-- Recorded data follows --

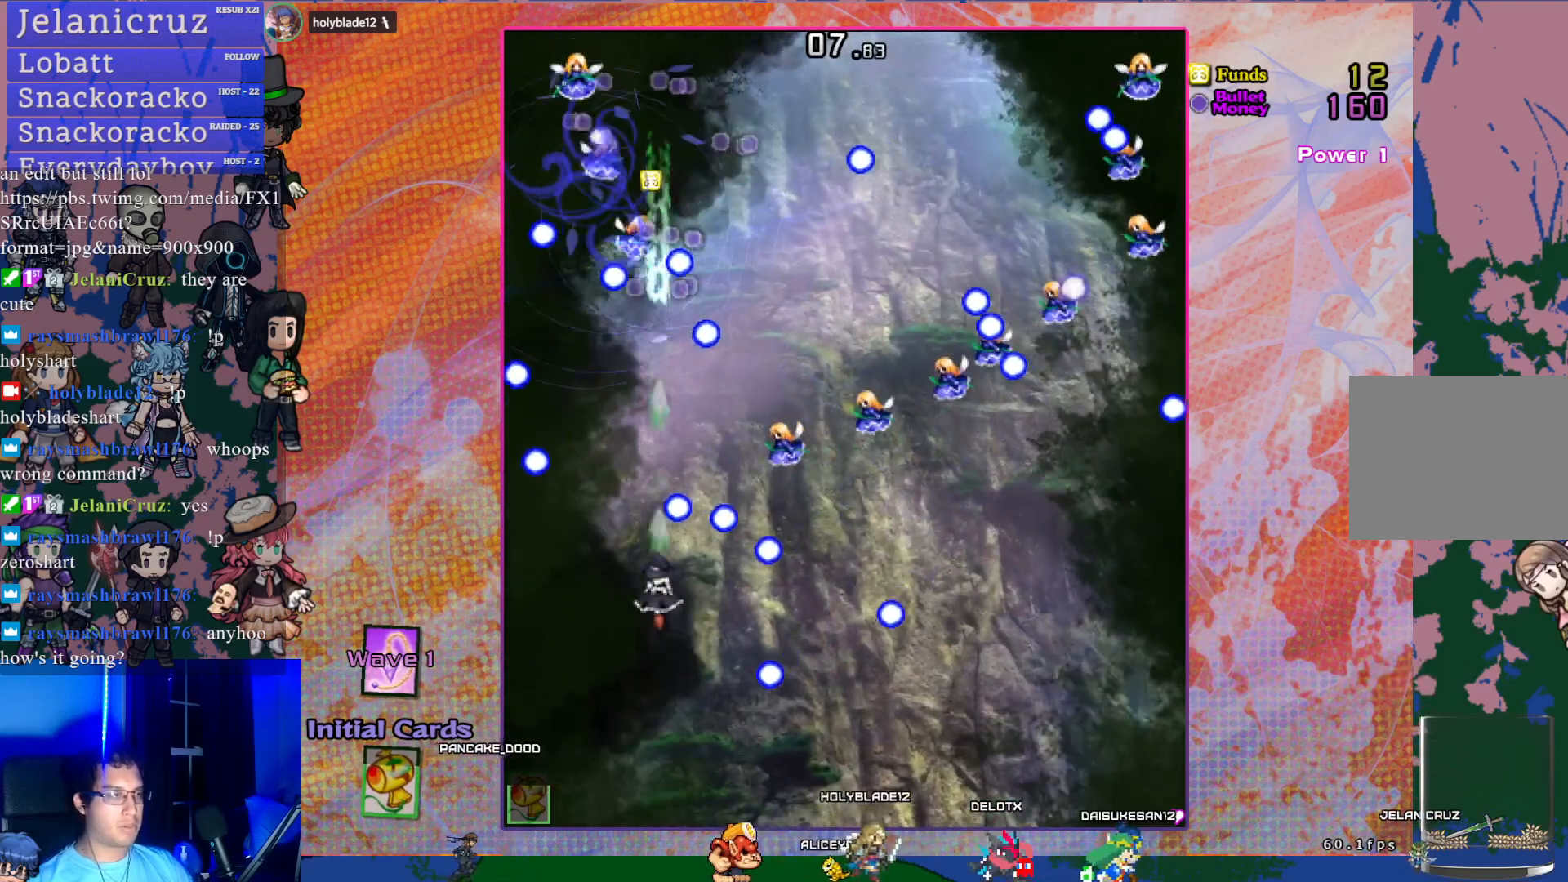
{"buttons": ["CROSS", "DPAD_RIGHT"], "left_stick": "center", "events": [[83, "DPAD_LEFT", "down"], [117, "DPAD_LEFT", "up"], [117, "DPAD_UP", "down"], [267, "DPAD_UP", "up"], [467, "DPAD_RIGHT", "down"]]}
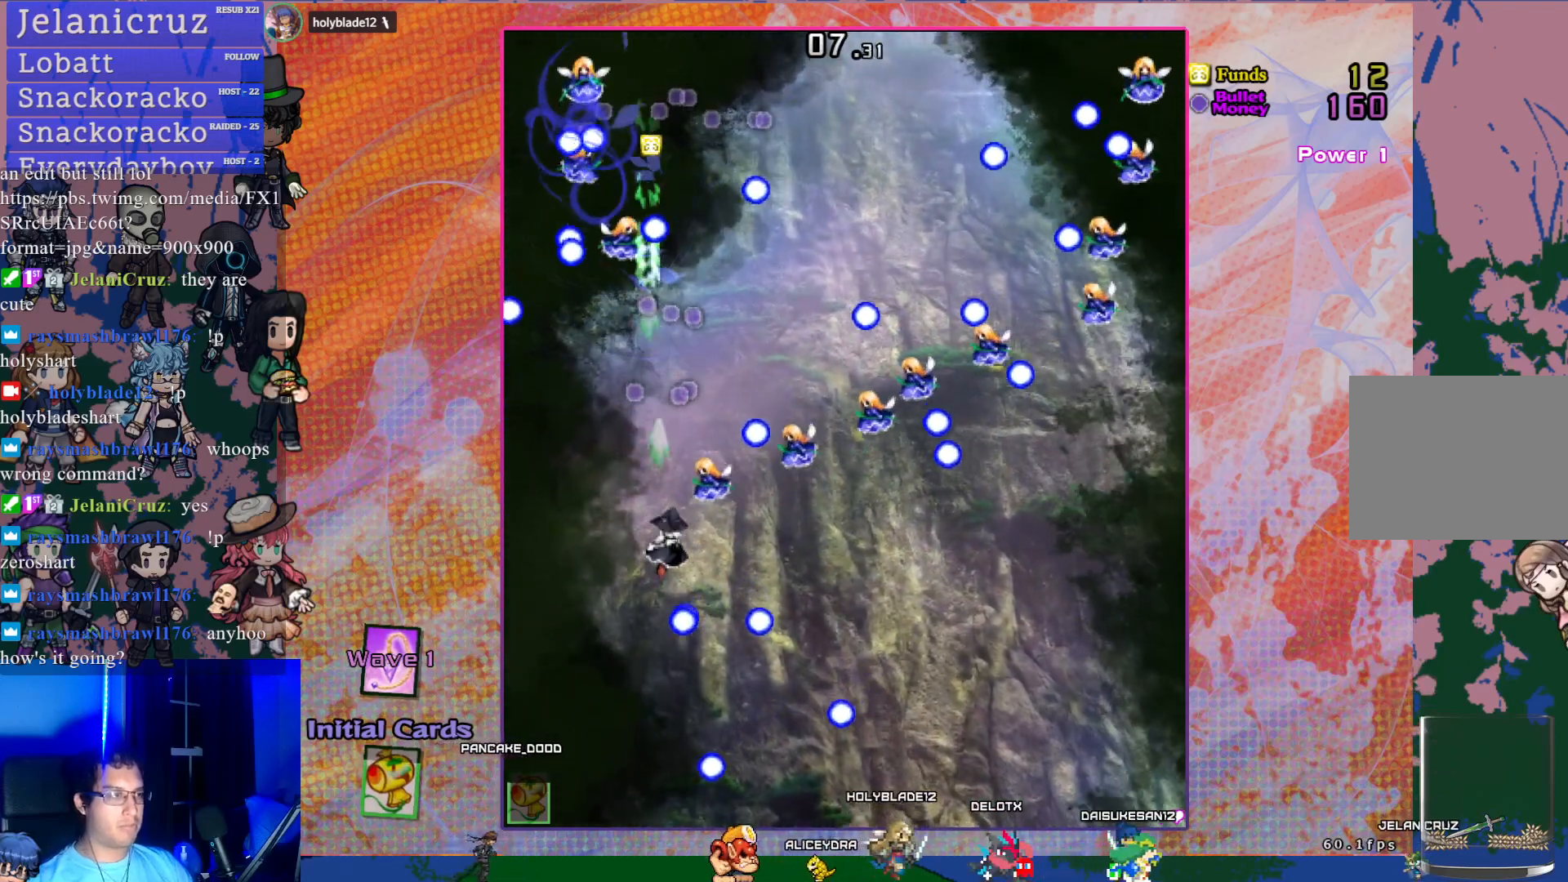
{"buttons": ["CROSS"], "left_stick": "center", "events": [[117, "DPAD_RIGHT", "up"], [217, "DPAD_DOWN", "down"], [367, "DPAD_DOWN", "up"]]}
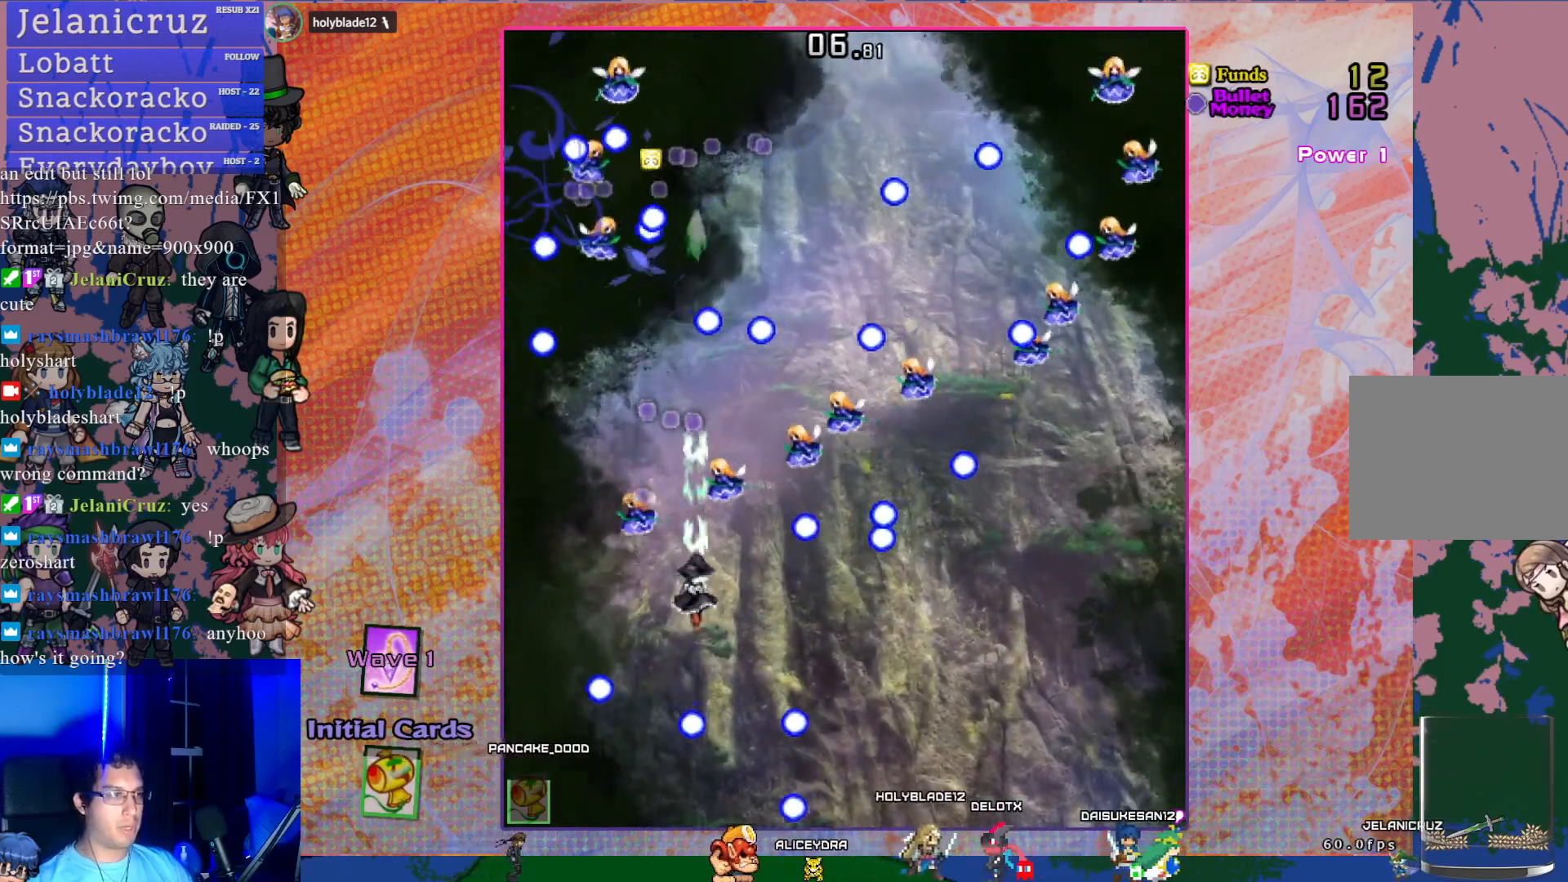
{"buttons": ["CROSS"], "left_stick": "center", "events": []}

-- Recorded data concluded --

§ Task goal
In the listing, find every line with the word "down" and return it.

§ Answer to the exercise
{"buttons": ["CROSS", "DPAD_RIGHT"], "left_stick": "center", "events": [[83, "DPAD_LEFT", "down"], [117, "DPAD_LEFT", "up"], [117, "DPAD_UP", "down"], [267, "DPAD_UP", "up"], [467, "DPAD_RIGHT", "down"]]}
{"buttons": ["CROSS"], "left_stick": "center", "events": [[117, "DPAD_RIGHT", "up"], [217, "DPAD_DOWN", "down"], [367, "DPAD_DOWN", "up"]]}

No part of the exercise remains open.